La tension monte à la Comilog, dans une lettre ouverte adressée aux adhérents du STRIMM, son secrétaire général, Joscelain Lebamba, a dénoncé une offensive de l’employeur contre les leaders syndicaux visant à les licencier..
« Aujourd’hui, mes camarades et moi-même avons reçu, au piquet de grève, la visite d’un huissier de justice qui nous a notifié un courrier de convocation à un entretien préalable ainsi qu’une notification de mise à pied conservatoire. » Cette procédure est perçue comme une tentative de réprimer le mouvement social en cours. « Cette démarche de l’employeur (Comilog), comme vous le savez, vise à nous licencier de la Comilog », s’indigne le Joscelain Lebamba, l’un des leaders syndicaux menacés.
Le Strimm rappelle son engagement historique dans la défense des salariés, quel que soit leur statut : « Nous avons toujours lutté pour le bien-être de tous les salariés de la Comilog, qu’il s’agisse des cadres, des agents de maîtrise, et même des directeurs. » Pourtant, Lebamba constate avec amertume que certains travailleurs ne soutiennent plus activement le mouvement. « Plusieurs d’entre vous se trouvent dans leurs bureaux au lieu de rejoindre le piquet de grève », écrit-il, s’interrogeant : « Faut-il comprendre que votre silence est, à ce jour, une forme d’abandon ? »

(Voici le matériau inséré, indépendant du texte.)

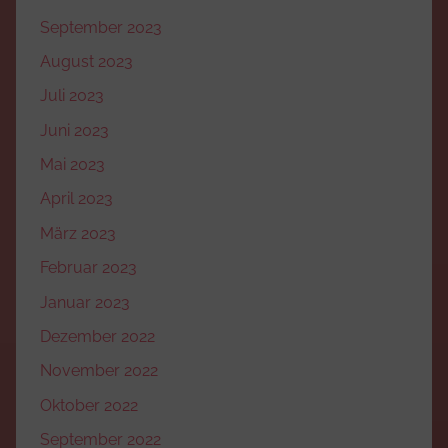
September 2023
August 2023
Juli 2023
Juni 2023
Mai 2023
April 2023
März 2023
Februar 2023
Januar 2023
Dezember 2022
November 2022
Oktober 2022
September 2022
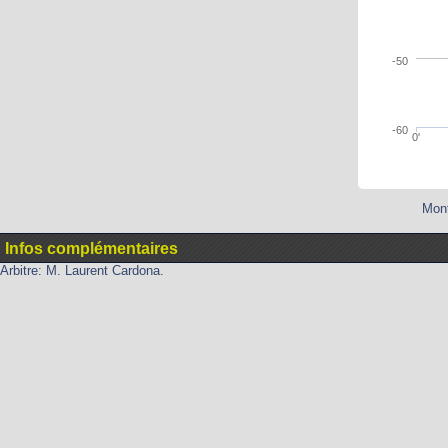
-50
-60
0'
Mont
Infos complémentaires
Arbitre: M. Laurent Cardona.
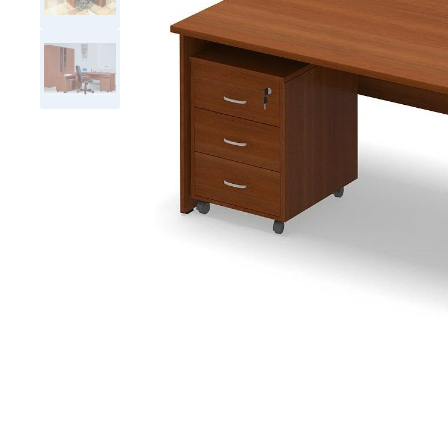
Тумбы офисные
Офисные шкафы
Офисные диваны
Сейфы и металлическая
мебель
Обеденная зона
Искусственные растения
Кашпо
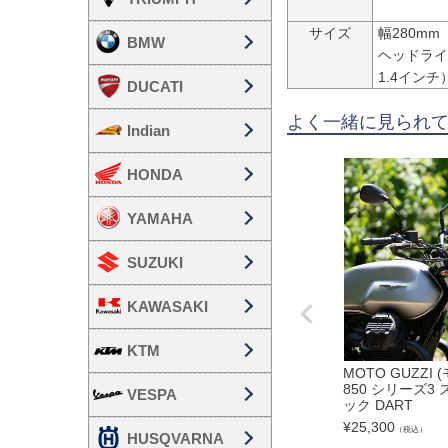
サイズ
幅280mm
BMW
ヘッドライ
1.4インチ
DUCATI
よく一緒に見られ
Indian
HONDA
YAMAHA
SUZUKI
KAWASAKI
KTM
MOTO GUZZI 
850 シリーズ3
VESPA
ック DART
¥
25,300
（税込）
HUSQVARNA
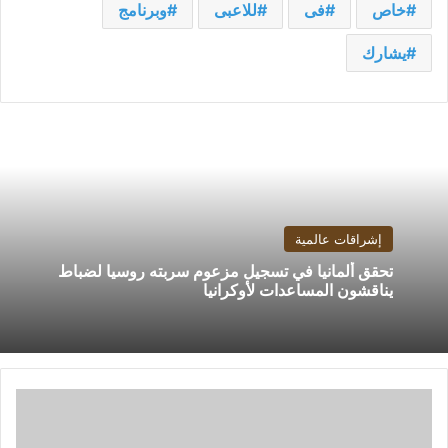
خاص
فى
للاعبى
وبرنامج
يشارك
إشراقات عالمية
تحقق ألمانيا في تسجيل مزعوم سربته روسيا لضباط
يناقشون المساعدات لأوكرانيا
مصر
تواجه
غانا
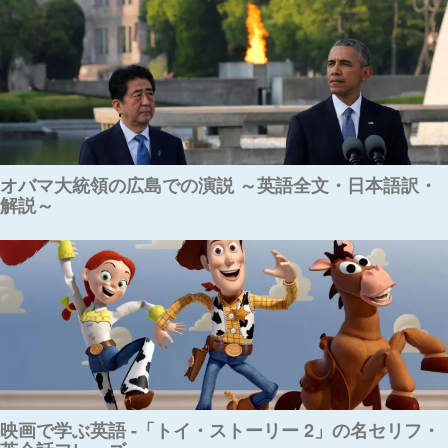
オバマ大統領の広島での演説 ～英語全文・日本語訳・
解説～
映画で学ぶ英語 -「トイ・ストーリー 2」の名セリフ・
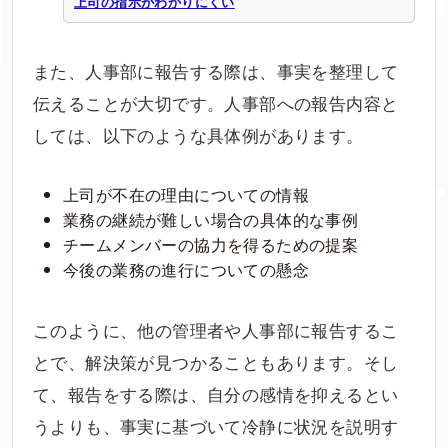
上司の指示がわかりにくい
また、人事部に報告する際は、事実を整理して
伝えることが大切です。人事部への報告内容と
しては、以下のような具体例があります。
上司が不在の理由についての情報
業務の継続が難しい場合の具体的な事例
チームメンバーの協力を得るための提案
今後の業務の進行についての懸念
このように、他の管理者や人事部に報告するこ
とで、解決策が見つかることもあります。そし
て、報告をする際は、自分の感情を抑えるとい
うよりも、事実に基づいて冷静に状況を説明す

Cette lutte dépasse le cadre de la Comilog, insiste le syndicaliste : « La lutte pour les droits des travailleurs dépasse les frontières de la Comilog et s’inscrit dans un calendrier qui est plus grand que nous. » Il rappelle que les combats syndicaux ont toujours exigé de la solidarité et du courage.
Face à cette situation critique, Lebamba met ses camarades devant leurs responsabilités : « Alors, camarades, la balle est désormais dans votre camp. » Une invitation claire à l’action pour éviter un affaiblissement du mouvement syndical au sein de l’entreprise.